- Born: Clifford Thomas Morgan July 21, 1915 Minotola, New Jersey, U.S.
- Died: February 12, 1976 (aged 60) Austin, Texas, U.S.
- Education: Maryville College University of Rochester
- Scientific career
- Fields: Experimental psychology Physiological psychology
- Institutions: Harvard University Johns Hopkins University University of Texas at Austin
- Thesis: The Dark-Adaptation Curve of Normal and A-Avitaminotic Rats (1939)
- Doctoral advisor: Elmer Culler
- Notable students: John Zubek

= Clifford Morgan =

American psychologist (1915–1976)

Clifford Thomas Morgan (July 21, 1915 – February 12, 1976) was an American psychologist whose research was in the fields of physiological and experimental psychology.

Morgan was born in the Minotola section of Buena Vista Township, New Jersey (which since became part of Buena, New Jersey).
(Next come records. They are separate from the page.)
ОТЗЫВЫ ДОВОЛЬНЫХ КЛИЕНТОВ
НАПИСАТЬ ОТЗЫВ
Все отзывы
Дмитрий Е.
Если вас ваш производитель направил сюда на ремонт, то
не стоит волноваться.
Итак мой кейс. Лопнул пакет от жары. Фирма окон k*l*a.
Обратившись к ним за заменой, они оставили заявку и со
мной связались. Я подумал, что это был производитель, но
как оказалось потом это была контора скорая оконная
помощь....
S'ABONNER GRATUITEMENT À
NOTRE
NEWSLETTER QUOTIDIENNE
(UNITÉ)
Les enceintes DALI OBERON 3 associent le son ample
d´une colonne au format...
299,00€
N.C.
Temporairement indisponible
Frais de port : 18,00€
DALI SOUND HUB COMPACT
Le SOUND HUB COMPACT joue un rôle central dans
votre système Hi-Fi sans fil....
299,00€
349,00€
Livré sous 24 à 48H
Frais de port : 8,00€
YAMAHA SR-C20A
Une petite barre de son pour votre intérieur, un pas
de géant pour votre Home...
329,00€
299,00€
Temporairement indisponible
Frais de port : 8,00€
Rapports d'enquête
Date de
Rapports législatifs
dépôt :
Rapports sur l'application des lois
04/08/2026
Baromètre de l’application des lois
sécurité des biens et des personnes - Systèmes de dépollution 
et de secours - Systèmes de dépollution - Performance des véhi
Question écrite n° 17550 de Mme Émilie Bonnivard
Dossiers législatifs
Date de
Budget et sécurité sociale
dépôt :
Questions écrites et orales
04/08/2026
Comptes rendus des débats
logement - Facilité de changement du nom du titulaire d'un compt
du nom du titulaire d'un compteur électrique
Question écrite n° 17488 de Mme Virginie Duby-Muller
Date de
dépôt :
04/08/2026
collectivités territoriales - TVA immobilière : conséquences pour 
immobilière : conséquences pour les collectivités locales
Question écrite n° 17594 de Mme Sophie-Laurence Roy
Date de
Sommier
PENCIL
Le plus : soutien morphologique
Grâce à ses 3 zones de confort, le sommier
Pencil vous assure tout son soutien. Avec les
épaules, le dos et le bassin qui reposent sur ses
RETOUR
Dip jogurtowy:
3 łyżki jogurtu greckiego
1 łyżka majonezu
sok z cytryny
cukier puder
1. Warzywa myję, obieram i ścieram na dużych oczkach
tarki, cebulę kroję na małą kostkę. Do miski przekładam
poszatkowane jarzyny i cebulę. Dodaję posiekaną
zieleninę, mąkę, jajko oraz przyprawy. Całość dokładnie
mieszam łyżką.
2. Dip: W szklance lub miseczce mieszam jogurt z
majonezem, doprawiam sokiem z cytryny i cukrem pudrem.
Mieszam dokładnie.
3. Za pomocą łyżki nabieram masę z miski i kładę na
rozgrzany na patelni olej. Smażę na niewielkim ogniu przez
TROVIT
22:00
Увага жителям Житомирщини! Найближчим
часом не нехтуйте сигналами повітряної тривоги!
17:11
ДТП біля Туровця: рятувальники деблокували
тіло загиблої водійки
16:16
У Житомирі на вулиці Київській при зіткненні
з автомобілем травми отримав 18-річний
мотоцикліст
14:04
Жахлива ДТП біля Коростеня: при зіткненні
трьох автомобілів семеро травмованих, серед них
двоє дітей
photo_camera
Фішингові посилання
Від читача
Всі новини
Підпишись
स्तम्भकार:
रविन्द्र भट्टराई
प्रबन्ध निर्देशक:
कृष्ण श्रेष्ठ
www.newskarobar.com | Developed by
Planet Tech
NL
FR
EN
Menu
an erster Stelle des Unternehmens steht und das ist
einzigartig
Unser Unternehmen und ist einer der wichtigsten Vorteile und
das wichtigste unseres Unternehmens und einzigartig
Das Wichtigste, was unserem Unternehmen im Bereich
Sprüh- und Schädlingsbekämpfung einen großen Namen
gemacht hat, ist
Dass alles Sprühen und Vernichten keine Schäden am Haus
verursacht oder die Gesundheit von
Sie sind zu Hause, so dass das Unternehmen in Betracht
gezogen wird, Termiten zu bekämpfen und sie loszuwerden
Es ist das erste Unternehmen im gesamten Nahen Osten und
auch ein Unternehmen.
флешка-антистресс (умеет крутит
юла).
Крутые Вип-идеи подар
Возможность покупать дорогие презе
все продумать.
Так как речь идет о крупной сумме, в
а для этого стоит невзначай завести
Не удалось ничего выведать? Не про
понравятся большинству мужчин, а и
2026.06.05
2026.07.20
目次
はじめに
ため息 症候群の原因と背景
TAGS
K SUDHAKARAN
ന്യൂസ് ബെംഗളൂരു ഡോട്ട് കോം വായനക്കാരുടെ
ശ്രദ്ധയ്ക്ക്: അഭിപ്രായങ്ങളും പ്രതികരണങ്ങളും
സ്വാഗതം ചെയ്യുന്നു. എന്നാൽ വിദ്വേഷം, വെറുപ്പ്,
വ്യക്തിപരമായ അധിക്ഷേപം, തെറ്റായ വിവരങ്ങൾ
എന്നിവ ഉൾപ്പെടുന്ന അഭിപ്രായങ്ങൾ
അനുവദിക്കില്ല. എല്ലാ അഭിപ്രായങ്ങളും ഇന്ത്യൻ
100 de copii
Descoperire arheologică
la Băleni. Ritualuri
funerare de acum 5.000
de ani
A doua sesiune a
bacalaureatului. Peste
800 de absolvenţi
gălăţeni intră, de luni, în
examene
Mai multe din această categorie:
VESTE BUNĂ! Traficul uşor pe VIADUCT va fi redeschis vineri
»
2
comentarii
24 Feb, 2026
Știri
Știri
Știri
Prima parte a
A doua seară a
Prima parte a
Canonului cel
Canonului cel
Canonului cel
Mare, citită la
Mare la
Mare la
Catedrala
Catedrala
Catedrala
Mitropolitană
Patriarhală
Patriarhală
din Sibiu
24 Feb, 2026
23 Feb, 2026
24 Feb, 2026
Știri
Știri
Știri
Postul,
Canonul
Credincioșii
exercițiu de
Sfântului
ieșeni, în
He was the author of the 1943 textbook Physiological Psychology, as well as a co-founder of the Psychonomic Society in 1959, of which he served as the first chairman. He also established three academic journals from 1964 to 1966: Psychonomic Science, Psychonomic Monograph Supplements, and Perception & Psychophysics. He went on to give these journals to the Psychonomic Society in 1967. In his honor, the Society for Behavioral Neuroscience and Comparative Psychology, Division 6 of the American Psychological Association, awards the Clifford T. Morgan Distinguished Service to Div. 6 Award.